* _What is required_
Can you rewrite the lines of the records starting at "пізніше, і на даний момент у повітря не" and ending at "флот стратегічної авіації", swapping "твердження" for "заяви" and leaving everything else unchanged?

Records to process: Begin

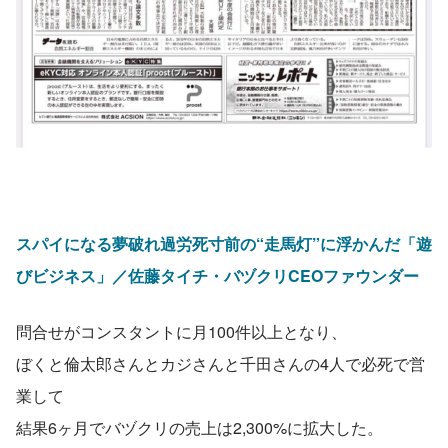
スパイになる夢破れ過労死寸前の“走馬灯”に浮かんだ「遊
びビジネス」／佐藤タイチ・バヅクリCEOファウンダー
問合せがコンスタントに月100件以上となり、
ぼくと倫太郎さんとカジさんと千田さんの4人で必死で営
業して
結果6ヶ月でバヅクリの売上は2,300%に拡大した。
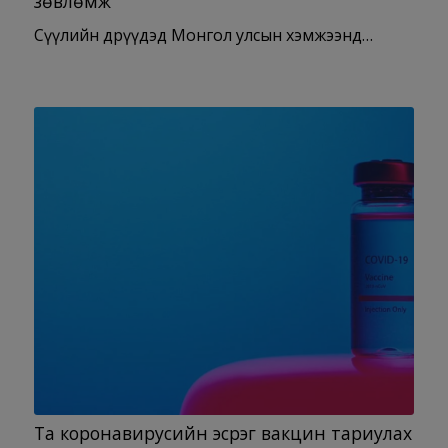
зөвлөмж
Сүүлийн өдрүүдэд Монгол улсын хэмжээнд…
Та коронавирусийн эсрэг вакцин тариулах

Records to process: End
Records to process: Begin

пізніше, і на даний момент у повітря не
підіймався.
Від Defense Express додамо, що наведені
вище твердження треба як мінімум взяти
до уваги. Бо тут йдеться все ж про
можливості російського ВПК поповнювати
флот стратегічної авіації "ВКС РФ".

Records to process: End
Records to process: Begin

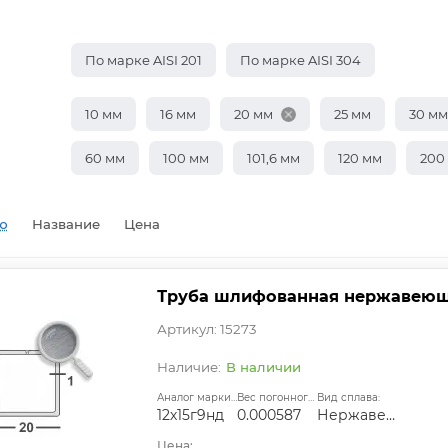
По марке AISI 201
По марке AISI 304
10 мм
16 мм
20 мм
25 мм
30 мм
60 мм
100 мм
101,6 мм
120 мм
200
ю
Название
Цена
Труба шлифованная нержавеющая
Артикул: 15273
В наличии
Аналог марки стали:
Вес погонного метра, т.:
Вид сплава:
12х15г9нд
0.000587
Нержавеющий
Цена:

Records to process: End

* _Answer_
пізніше, і на даний момент у повітря не
підіймався.
Від Defense Express додамо, що наведені
вище заяви треба як мінімум взяти
до уваги. Бо тут йдеться все ж про
можливості російського ВПК поповнювати
флот стратегічної авіації "ВКС РФ".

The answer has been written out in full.